Généralement, lorsque l'on entend lap-steel, on pense immédiatement à une des sonorités conventionnelles, généralement assimilées à la Country, voire au Sacred Steel. Pourtant, Robert Randolph a prouvé que l'on pouvait amener cet instrument au-delà du rôle qu'on lui attribue habituellement (et pour cela on l'a souvent qualifié d' "Hendrix de la lap-steel"). Si Kelby Ray est loin d'être un équivalent d'un Randolph dans le domaine du Southern-rock, il a tout de même l'avantage de sortir également des sentiers battus. Avec bien plus de discrétion, moins de débordement, il l'amène sur des territoires normalement fréquentés par la guitare. Ainsi, bien fréquemment, on ne fait pas la distinction entre lui et un jeu de slide posé et travaillé. Entre Lance Keltner et Sonny Landreth, les acrobaties de funambule en moins. Ou plutôt perdu quelque part entre Ed King, Pete Wells et Derek Trucks. De la slide qui cherche a créer une ambiance, à élever le morceau, à l'enrichir, plutôt qu'à se faire mousser.

Jaren avec sa McLane Money Maker et
Ray avec la McLane SteelRay lap-steel (2)

D'ailleurs, que cela soit à la lap-steel ou à la guitare, les envolées en solitaires se limitent à une peau de chagrin. En fait, il s'agit plus d'un court et concis chorus d'enchaînement, ou de clôture d'un break, que d'autre chose (en fait, un peu à la manière de U2). Et puis, les compositions sont assez bonnes pour pouvoir s'exempter de tout ajout. Mais attention, ce n'est aucunement monolithique pour autant.
Pour en revenir à Kelby Ray Caldwell, je pense que son rôle au sein du trio est mésestimé. Si Jaren attire plus facilement, et à juste titre, les regards parce qu'il est le chanteur, et que c'est le seul gars debout, et donc gesticulant pour faire le spectacle (sans omettre que c'est le principal compositeur), sans Kelby Ray, The Cadillac Three perdrait une bonne partie de son jus. Il suffit d'écouter le final "Runnin' Red Lights", sans aucune percussion, qui sonne du feu de dieu parce que Ray, en plus d'avoir une voix en totale adéquation avec celle de Johnston, insuffle toute la mélodie grâce à un arpège dégageant une certaine sensibilité.
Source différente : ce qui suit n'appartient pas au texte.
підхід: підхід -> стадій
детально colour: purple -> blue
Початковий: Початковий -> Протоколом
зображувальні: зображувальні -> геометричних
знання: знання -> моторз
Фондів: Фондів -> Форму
     Une recette ? C'est probable, car dès les premières mesures on reconnait immédiatement le style de The Cadillac Three. Probable aussi qu'ils ne cherchent aucunement à coller à un quelconque plan marketing. Qu'ils sont tous simplement eux-mêmes, et que, forcément, il y a leur patte, leur personnalité, leur âme. Souvenez-vous : en ayant déjà fait les frais d'un label peu scrupuleux, ils avaient sabordé leur précédent groupe, American Bang, pour y échapper. Et les dollars qui arrivaient grâce à un succès en pleine ascension, n'y purent rien.
Jaren JohnstonKelby Ray Caldwell et Neil Manson ont préféré retourner au charbon en recommençant à zéro (ou presque) plutôt que d'être un jouet du music-business. Respects, messieurs.

     On a donc toujours ce timbre de voix reconnaissable, patiné au Whiskey et marqué d'un accent identitaire. Le chant entre une supplique et le contentement, plutôt positif, évoquant la joie d'un réveil matinal rafraîchissant et vivifiant.  Parfois, sa voix prend parfois une tournure traînante, lancinante, tel un country-boy bouseux accablé par la chaleur moite du pays (ou le Whiskey). Entre Van Zant et Kid Rock ; entre Charlie Starr et Ryan Reid ; entre Michael Hobby et Cody Cannon. Ouaip m'dame, pour sûr ; ça sent le Deep-South, avec l'accent itou.

Jaren avec une des Telecaster ayant appartenu à Joe Strummer

     Certes, les grincheux rétorqueront qu'ils n'évoluent guère. (les mêmes qui tombent à bras raccourcis lorsqu'un groupe change, peu ou prou, de direction). Pourquoi le feraient-ils ? Ils ont trouvé leur style, leur voie. Celle qui est en phase avec leur personnalité. Ces trois potes de lycée écrivent des chansons modestes qui parlent toujours des choses de la vie, et du South. De ce qui fait la réputation de leur Deep-South ; du Tennessee et des états limitrophes. Avec simplicité et humour. "Faster than the skirt flyin' up on Monroe. I said "oooh" white lightning" ; "I'm all Jack Danieled up on you" ; ".
Toutefois, par rapport au précédent, on note un retrait des sonorités acoustiques. Guitares à résonateur, folk et banjo sont, pour l'instant, restées au placard. En fait, non, pas vraiment. Elles sont justes nettement en retrait. C'est donc, dans l'ensemble, moins rustique ; mais aussi, paradoxalement, ça paraît un degré moins électrique, moins rêche, moins râpeux. Précédemment, c'était le trio qui s'était attelé à la production. Ceci expliquant peut-être cela. Cependant, sur "Bury Me In My Boots", il n'y a pas de différences notables entre les titres auto-produits et ceux sous la coupe de Dann Huff (3) et Justin Niebank. Alors ? Probablement une maturité d'écriture. Les chansons semblent justement imparables, impeccables, dans le sens où elles seraient dans une forme accomplie, que l'on ne pourrait améliorer sans la destructurer.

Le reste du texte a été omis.